▶ _SELECTED EXTRACT_:

+ + + + + + +

1.4 JOINT PRESS RELEASE AND PUBLIC DISCLOSURE. The parties agree to
jointly issue a press release as soon as practicable in a mutually
agreeable form and the Company agrees to file a copy of this
Agreement as soon as possible with the securities regulatory
authorities having jurisdiction over the Company.
1.5 POST OFFER COVENANTS. The Company agrees and represents that its
board of directors has determined to use its and their respective
reasonable efforts to enable the Offeror to elect or appoint all of
the directors of the Company as soon as possible after the Offeror
takes up and pays for at least 50% of the outstanding Shares
pursuant to the Offer.
1.6 MANAGEMENT AGREEMENT. Contemporaneously with the signing of this
Agreement, the parties hereto shall enter into a management
agreement in form satisfactory to the parties (the "Management
Agreement").

+ + + + + + +

▶ _MATERIAL FOR THIS EXERCISE_:
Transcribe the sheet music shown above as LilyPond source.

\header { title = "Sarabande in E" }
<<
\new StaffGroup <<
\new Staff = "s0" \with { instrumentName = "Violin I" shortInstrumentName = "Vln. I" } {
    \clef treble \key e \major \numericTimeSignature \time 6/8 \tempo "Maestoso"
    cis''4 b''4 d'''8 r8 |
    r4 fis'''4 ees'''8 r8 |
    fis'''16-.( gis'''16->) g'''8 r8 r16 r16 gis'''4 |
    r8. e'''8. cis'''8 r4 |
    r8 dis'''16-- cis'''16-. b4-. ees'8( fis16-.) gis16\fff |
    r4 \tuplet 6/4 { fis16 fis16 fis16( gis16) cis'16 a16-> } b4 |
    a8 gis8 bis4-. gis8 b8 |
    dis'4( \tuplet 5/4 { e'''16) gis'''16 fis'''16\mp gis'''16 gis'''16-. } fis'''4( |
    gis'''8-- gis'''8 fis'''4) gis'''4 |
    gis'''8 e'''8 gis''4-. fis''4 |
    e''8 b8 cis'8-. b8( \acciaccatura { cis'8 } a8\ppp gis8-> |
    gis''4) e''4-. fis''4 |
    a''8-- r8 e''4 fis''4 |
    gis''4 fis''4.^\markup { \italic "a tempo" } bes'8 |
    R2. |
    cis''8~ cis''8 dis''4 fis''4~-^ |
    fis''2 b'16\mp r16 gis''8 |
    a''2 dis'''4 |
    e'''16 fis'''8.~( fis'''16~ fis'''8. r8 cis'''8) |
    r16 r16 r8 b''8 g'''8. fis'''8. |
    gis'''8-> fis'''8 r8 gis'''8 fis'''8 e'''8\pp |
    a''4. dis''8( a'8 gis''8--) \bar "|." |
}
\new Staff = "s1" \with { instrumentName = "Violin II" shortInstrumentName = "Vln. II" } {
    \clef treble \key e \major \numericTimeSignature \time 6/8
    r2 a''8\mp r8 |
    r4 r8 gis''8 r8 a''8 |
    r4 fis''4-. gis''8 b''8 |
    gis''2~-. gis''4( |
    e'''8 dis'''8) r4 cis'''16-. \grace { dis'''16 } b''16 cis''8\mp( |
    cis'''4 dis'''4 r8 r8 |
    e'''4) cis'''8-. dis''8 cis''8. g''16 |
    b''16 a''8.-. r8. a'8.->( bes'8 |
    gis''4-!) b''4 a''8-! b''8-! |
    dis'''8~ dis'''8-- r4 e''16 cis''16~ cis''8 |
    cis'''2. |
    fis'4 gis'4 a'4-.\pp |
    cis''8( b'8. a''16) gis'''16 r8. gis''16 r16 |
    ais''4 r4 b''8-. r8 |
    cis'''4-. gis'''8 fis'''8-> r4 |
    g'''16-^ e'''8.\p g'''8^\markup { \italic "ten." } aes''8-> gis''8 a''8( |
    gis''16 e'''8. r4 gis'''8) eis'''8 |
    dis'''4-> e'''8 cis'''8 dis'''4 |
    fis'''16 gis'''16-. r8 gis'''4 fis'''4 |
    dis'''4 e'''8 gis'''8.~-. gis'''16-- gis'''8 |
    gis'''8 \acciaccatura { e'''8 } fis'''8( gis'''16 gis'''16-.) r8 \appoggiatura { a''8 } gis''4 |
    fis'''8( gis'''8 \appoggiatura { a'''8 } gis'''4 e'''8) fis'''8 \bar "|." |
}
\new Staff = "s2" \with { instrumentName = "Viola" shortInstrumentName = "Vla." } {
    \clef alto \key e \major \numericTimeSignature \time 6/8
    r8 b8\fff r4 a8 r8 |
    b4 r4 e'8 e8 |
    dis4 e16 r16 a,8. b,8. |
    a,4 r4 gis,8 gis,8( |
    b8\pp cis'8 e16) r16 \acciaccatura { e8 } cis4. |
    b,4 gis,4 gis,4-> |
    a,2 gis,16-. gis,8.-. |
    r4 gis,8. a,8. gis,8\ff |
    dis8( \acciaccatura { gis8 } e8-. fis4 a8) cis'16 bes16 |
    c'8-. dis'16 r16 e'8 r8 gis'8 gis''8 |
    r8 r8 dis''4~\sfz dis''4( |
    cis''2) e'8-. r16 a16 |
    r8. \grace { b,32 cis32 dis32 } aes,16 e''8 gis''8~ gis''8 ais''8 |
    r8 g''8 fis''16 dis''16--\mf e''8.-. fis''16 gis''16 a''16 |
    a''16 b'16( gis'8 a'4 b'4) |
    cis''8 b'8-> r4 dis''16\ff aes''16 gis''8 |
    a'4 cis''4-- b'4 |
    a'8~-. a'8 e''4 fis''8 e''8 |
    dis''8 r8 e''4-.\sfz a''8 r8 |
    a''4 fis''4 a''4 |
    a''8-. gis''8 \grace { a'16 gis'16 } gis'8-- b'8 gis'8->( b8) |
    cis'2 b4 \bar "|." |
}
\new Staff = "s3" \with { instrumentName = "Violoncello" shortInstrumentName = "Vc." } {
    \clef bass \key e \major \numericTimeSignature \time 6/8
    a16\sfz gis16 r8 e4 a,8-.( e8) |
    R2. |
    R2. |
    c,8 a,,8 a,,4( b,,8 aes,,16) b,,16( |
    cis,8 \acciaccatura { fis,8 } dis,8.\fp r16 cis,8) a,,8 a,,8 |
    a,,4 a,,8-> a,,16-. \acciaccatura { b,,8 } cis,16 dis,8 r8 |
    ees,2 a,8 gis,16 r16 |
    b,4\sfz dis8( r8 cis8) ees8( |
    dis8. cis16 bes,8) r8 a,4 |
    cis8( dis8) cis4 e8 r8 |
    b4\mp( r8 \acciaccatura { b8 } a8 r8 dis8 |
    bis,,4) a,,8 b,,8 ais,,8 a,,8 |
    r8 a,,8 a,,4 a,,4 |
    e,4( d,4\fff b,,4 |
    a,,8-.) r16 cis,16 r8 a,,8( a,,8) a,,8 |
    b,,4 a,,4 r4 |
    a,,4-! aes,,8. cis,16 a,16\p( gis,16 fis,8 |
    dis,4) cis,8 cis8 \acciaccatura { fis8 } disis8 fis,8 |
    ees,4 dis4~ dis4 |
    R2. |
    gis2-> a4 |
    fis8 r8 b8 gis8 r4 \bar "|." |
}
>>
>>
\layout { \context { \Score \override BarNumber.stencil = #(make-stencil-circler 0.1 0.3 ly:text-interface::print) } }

+ + + + + + +

▶ _WHAT IS ASKED_:
a - Rewrite the agreement text starting with "1.4 JOINT PRESS" and going on through "to the Offer.", putting "Bidder" in place of "Offeror".
b - Count the lines of the records that contain the string "Violin" and give only that number.

▶ _PROBLEM SOLUTIONS_:
a -
1.4 JOINT PRESS RELEASE AND PUBLIC DISCLOSURE. The parties agree to
jointly issue a press release as soon as practicable in a mutually
agreeable form and the Company agrees to file a copy of this
Agreement as soon as possible with the securities regulatory
authorities having jurisdiction over the Company.
1.5 POST OFFER COVENANTS. The Company agrees and represents that its
board of directors has determined to use its and their respective
reasonable efforts to enable the Bidder to elect or appoint all of
the directors of the Company as soon as possible after the Bidder
takes up and pays for at least 50% of the outstanding Shares
pursuant to the Offer.

b - 2